Big Brother Is In Your Spotify: How Music Became the Surveillance State’s Trojan Horse
March 28, 2014 in Blogs
Here’s how the surveillance state consolidates control: Living in “the cloud” — where all our pertinent data is stored on computer servers operated by the likes of Google and Amazon and Microsoft — becomes too seductive to avoid and too cheap not to afford.
On Tuesday, Google offered fresh new support for Moore’s Law, the hoary thesis that the price of computer processing power and storage will relentlessly plummet. At a San Francisco event called “Google Cloud Platform Live,” the company announced sweeping price cuts for a wide array of cloud computing services. Of particular interest to anyone on the lookout for a cheap backup storage plan: Google is now charging a mere $9.99 a month for a full terabyte of storage. A terabyte! That’s a great deal.
Or at least it was, for about 24 hours. Because on Wednesday, Amazon matched the cuts, drastically slashing its own prices for storage and access to computing power. As the inevitable price wars continue, consumers are swiftly going to reach the point where they don’t even bother calculating the cost/benefit algebra of moving to the cloud. It will simply be too cheap to matter.

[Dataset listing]

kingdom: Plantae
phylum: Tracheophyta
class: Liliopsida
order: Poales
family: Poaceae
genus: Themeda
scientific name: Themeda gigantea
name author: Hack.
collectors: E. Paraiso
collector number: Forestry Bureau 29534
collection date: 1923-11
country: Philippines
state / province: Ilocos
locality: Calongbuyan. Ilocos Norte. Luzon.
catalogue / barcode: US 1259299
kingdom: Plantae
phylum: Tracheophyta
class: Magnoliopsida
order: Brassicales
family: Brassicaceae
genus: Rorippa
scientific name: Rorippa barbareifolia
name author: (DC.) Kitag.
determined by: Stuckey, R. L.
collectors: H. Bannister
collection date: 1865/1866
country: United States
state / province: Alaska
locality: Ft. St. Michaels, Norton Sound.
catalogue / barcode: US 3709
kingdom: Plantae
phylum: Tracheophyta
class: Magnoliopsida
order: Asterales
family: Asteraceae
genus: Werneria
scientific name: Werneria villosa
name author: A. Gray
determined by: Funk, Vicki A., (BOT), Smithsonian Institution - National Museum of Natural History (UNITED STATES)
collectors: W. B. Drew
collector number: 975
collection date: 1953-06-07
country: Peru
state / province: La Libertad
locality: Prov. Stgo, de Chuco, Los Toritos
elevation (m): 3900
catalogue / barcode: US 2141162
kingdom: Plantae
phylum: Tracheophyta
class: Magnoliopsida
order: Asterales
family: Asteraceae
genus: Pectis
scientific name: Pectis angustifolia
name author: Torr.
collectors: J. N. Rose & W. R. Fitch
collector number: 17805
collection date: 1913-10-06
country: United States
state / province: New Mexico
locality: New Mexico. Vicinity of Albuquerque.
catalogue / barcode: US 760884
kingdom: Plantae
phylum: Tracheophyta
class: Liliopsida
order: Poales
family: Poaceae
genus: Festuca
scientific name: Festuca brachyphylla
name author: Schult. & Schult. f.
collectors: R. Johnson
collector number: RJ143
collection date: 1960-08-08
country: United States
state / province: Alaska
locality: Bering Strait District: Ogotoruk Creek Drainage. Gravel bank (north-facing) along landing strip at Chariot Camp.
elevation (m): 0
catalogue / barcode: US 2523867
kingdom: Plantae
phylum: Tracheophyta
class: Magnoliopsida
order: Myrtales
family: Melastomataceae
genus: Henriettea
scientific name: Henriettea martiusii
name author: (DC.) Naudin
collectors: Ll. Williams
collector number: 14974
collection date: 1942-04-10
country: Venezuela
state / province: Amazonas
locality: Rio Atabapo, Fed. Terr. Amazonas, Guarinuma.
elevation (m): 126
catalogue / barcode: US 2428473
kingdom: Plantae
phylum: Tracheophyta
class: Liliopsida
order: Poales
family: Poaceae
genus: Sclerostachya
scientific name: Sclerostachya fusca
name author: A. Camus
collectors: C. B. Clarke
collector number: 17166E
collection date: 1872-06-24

Requests –
A – In the cloud storage post, what monthly price does Google now charge for a full terabyte of storage?
B – Please edit everything in the listing from the line containing "scientific name: Sclerostachya fusca" down to the end of the listing, replacing "collection date" with "date collected" and leaving all else unchanged. Give only those lines.

Per-task answers –
A – $9.99 a month.

B –
scientific name: Sclerostachya fusca
name author: A. Camus
collectors: C. B. Clarke
collector number: 17166E
date collected: 1872-06-24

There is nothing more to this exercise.